(Problem to solve) Reproduce every one of the rows below word for word, omitting the pictures.

►

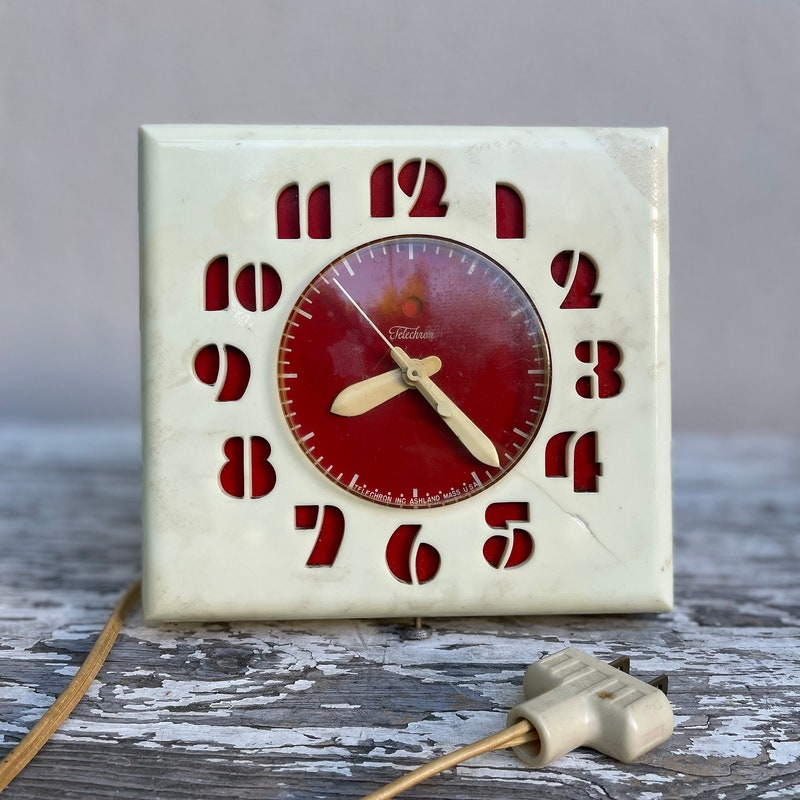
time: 8:23
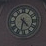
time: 4:32
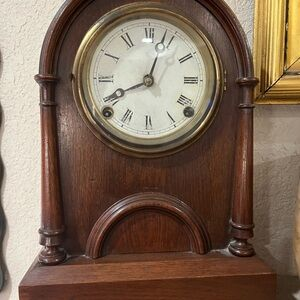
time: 12:41
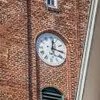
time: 12:16
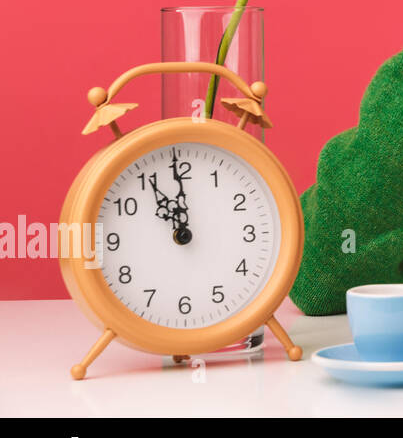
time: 10:59
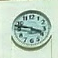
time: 3:47
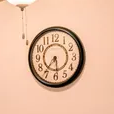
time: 5:36
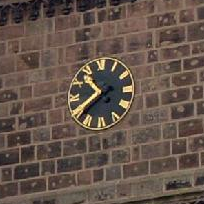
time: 10:39
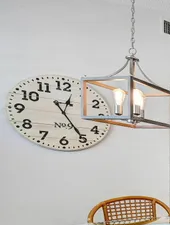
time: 12:24
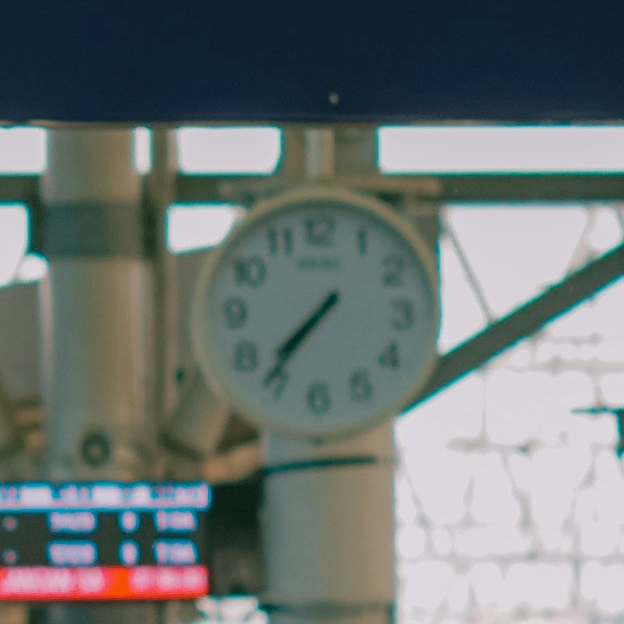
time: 7:36
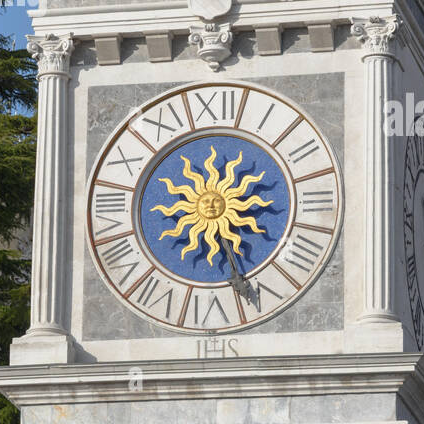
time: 3:26
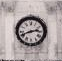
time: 2:41
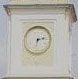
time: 2:32
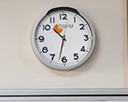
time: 10:32
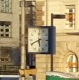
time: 5:40
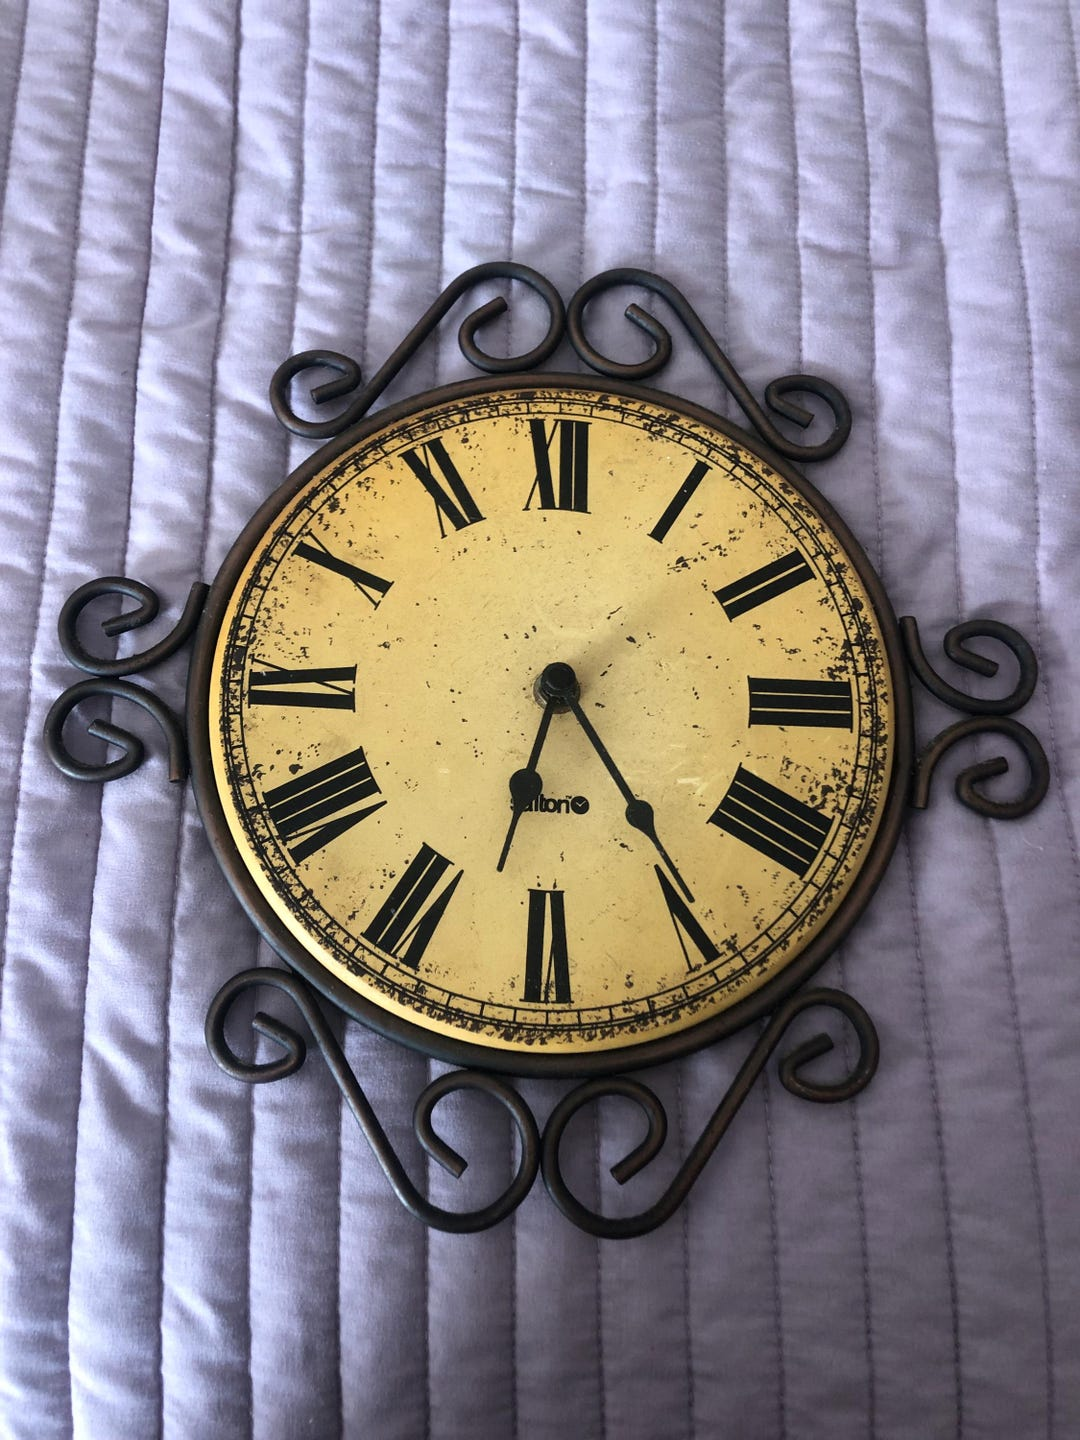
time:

◄

(Exercise answer)
time: 8:23
time: 4:32
time: 12:41
time: 12:16
time: 10:59
time: 3:47
time: 5:36
time: 10:39
time: 12:24
time: 7:36
time: 3:26
time: 2:41
time: 2:32
time: 10:32
time: 5:40
time:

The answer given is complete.